Listed entries Start Marker

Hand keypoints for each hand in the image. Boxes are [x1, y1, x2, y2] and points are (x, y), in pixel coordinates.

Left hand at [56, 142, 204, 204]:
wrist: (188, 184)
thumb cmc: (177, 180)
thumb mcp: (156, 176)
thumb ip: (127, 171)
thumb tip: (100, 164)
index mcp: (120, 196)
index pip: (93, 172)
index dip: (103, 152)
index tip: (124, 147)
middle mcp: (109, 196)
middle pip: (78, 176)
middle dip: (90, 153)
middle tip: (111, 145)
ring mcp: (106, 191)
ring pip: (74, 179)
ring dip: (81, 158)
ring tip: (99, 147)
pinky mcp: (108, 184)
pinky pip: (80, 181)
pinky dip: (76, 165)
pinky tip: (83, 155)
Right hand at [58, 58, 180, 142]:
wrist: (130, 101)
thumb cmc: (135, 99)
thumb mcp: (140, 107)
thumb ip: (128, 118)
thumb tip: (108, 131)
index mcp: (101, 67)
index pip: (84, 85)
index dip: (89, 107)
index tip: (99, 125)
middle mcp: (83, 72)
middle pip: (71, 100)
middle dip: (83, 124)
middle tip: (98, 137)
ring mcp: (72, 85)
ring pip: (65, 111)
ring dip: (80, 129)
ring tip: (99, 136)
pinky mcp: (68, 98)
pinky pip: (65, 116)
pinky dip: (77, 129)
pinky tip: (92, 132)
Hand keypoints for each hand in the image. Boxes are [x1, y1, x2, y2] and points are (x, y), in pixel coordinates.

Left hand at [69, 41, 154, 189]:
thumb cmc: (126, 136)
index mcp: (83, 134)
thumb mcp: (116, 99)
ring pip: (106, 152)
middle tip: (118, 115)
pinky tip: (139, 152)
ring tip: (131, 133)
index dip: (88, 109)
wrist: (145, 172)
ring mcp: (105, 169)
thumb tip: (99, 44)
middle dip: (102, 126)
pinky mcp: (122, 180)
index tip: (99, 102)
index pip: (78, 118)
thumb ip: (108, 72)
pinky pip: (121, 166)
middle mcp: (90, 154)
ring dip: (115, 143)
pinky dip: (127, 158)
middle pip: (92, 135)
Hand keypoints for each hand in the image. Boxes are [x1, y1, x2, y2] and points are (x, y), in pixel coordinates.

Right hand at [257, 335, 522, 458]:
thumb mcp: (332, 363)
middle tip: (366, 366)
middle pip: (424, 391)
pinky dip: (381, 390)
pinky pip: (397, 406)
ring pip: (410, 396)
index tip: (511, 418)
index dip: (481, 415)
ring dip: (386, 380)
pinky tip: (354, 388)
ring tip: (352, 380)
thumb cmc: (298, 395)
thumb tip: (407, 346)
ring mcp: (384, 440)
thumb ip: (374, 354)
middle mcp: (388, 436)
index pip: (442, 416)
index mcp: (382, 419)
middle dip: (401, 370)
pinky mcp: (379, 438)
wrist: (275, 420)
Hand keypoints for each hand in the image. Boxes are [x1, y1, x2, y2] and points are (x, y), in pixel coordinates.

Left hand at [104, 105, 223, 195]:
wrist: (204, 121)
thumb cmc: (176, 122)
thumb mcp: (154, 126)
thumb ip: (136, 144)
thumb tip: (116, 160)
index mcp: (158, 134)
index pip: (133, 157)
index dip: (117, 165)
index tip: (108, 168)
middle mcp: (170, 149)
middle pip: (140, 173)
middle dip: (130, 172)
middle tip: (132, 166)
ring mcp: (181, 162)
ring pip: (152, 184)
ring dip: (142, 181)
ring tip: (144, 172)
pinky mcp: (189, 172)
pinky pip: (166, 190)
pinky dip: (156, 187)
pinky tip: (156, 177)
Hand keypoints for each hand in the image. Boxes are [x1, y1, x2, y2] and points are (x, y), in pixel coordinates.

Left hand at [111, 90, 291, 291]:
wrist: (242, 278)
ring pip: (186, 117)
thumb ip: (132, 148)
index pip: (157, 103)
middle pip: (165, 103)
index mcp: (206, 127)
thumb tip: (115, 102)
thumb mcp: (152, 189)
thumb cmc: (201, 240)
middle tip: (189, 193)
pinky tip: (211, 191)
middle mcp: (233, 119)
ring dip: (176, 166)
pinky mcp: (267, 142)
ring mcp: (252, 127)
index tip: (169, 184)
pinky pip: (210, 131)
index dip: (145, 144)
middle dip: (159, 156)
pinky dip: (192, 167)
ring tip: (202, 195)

Listed entries End Marker

▶ Description of the task
Filter the entries and copy each line with "Left".

▶ Answer box
Left hand at [56, 142, 204, 204]:
Left hand at [69, 41, 154, 189]:
Left hand at [104, 105, 223, 195]:
Left hand at [111, 90, 291, 291]:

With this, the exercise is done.